Histologi Ginjal Ginjal dibungkus oleh kapsula yang terdiri dari jaringan ikat kolagen padat yang dengan mudah dikupas. Tepi medial melekuk sangat dalam yang disebut hilus ginjal. Jika ginjal dipotong sejajar dengan permukaannya, akan membagi ginjal menjadi dua bagian yang sama tebal. Parenkim ginjal terdiri dari korteks dan medula. Korteks ginjal tampak merah gelap bergranula sedangkan medula lebih cerah daripada korteks (Geneser 1994). Histologi ginjal normal disajikan pada Gambar 7.

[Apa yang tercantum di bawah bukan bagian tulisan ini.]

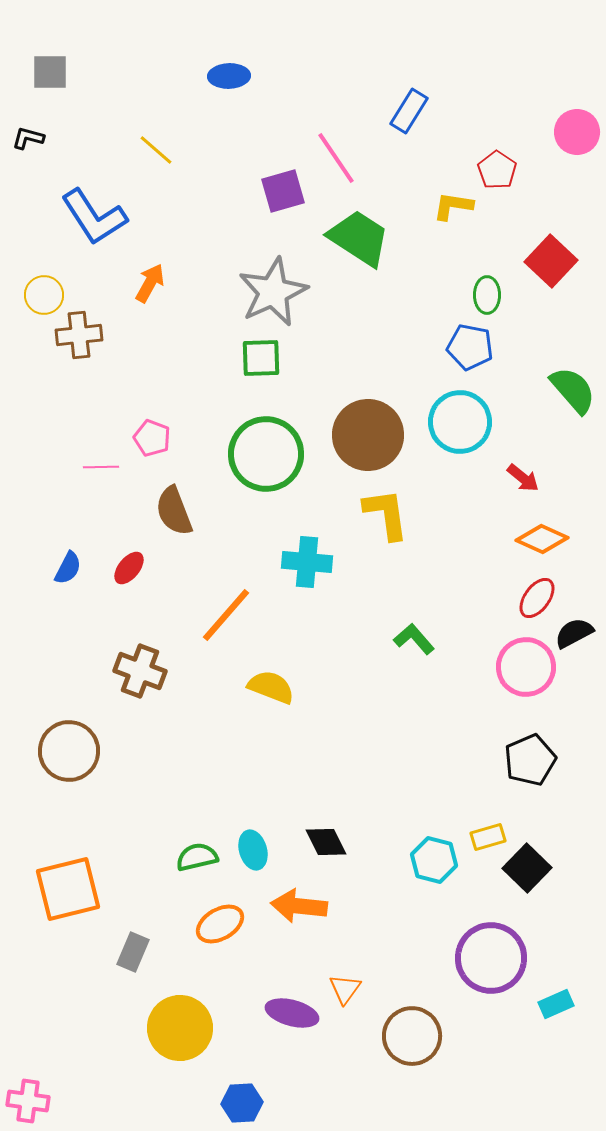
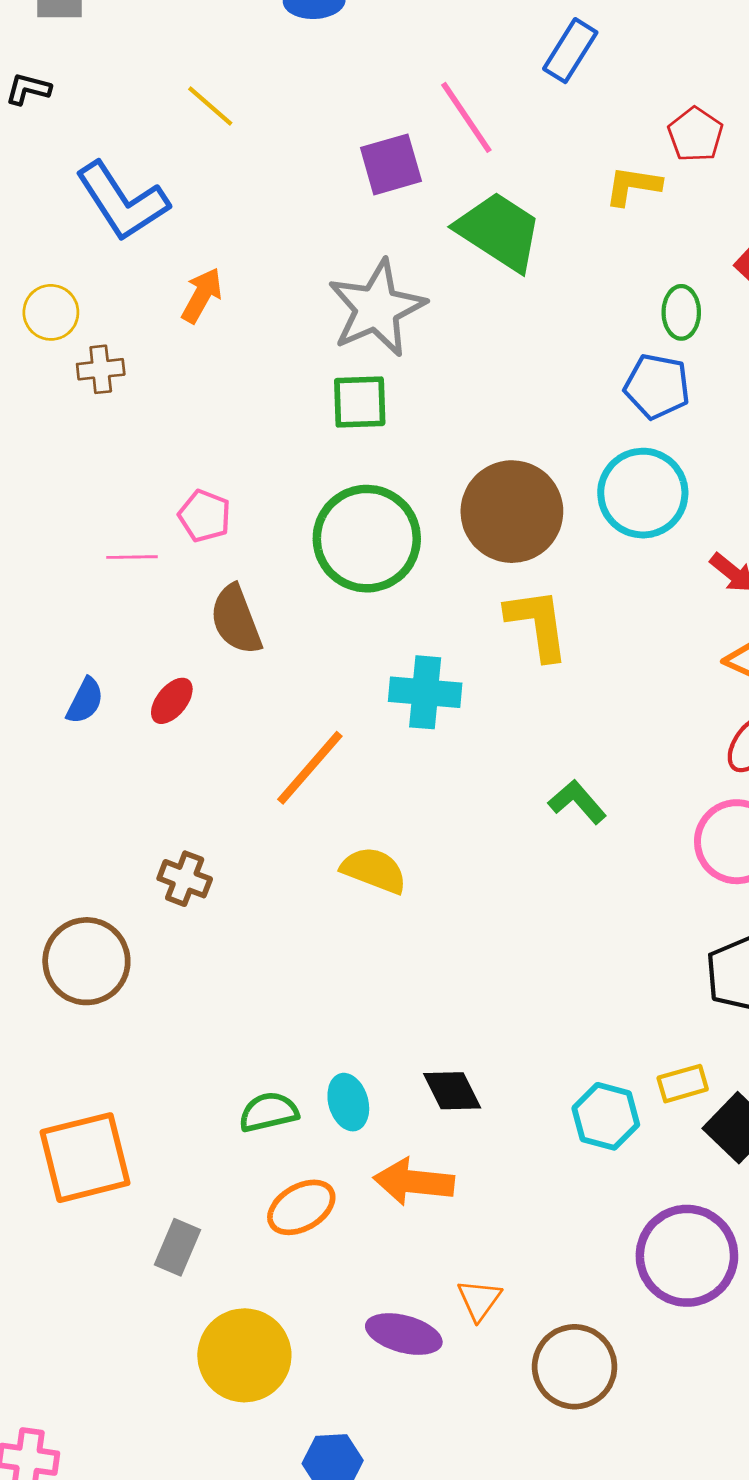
brown cross: (79, 335) -> (101, 369), size x0.7
brown cross: (140, 671) -> (185, 879), moved, size x0.7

Gambar 7 Histologi ginjal normal. p: tubulus proksimal, d: tubulus distal. Sumber : http://www.siumed.edu/~dking2/crr/RN003b.htm
Nefron merupakan unit fungsional ginjal yang memiliki enam segmen yang cukup jelas: korpuskel renalis, tubuli konvoluti, tubuli proksimalis, segmen Henle tipis, segmen Henle tebal dan tubuli distalis. Tubuli konvoluti proksimalis dan distalis terdapat pada korteks, di sekitar korpuskel renalis. Tubuli rekti proksimalis, distalis dan segmen tipis membentuk jerat Henle. Tubuli rekti
xxxiii
proksimalis tebal yang turun, segmen tipis yang turun dan naik membentuk segmen nefron yang tipis. Segmen tebal yang naik merupakan bagian dari tubuli rekti distalis. Korpuskel renalis terdiri atas bagian permulaan nefron yang melebar, terdapat di daerah Korteks. Korpuskel renalis terdiri dari glomerulus, yang dibungkus oleh kapsula Bowman. Lapisan luar kapsula yaitu lapis parietalis merupakan batas luar korpuskel ginjal. Lapis dalam yaitu lapis viseralis membungkus kapiler glomerulus. Ruang di antara kedua lapisan disebut ruang kapsula (ruang urin). Proses filtrasi dalam pembentukan ultrafiltrat yang berasal dari darah, melalui kapiler glomerulus, melalui dinding-dinding dan lapis viseral yang selanjutnya di simpan di dalam ruang kapsula (Geneser 1994). Tubuli proksimalis pada nefron memiliki dua segmen utama yaitu bagian yang berliku-liku (pars konvoluti) dan bagian yang lurus (pars rekti). Pada sayatan melintang tubuli proksimalis, sel epitel berbentuk piramida dengan inti bulat terletak di pinggir. Permukaan bebasnya memiliki mikrovili panjang disebut brush border, mirip sikat yang mempersempit lumen tubuli proksimalis. Tubuli distalis dan tubuli proksimalis bercampur di dalam korteks, tetapi dengan ciri histologik dapat dibedakan. Sayatan melintang maupun miring pada tubuli distalis tampak lebih sedikit, karena memang panjangnya kurang dari tubuli proksimalis. Lumen dari tubuli distalis lebih besar, karena epitelnya lebih rendah, selnya sempit dan intinya tampak lebih banyak dibandingkan sayatan melintang tubuli proksimalis. Tubuli distalis tidak mempunyai brush border pada permukaan epitel, dan sitoplasmanya tampak lebih pucat serta kurang asidofilik (Dellman dan Brown 1992).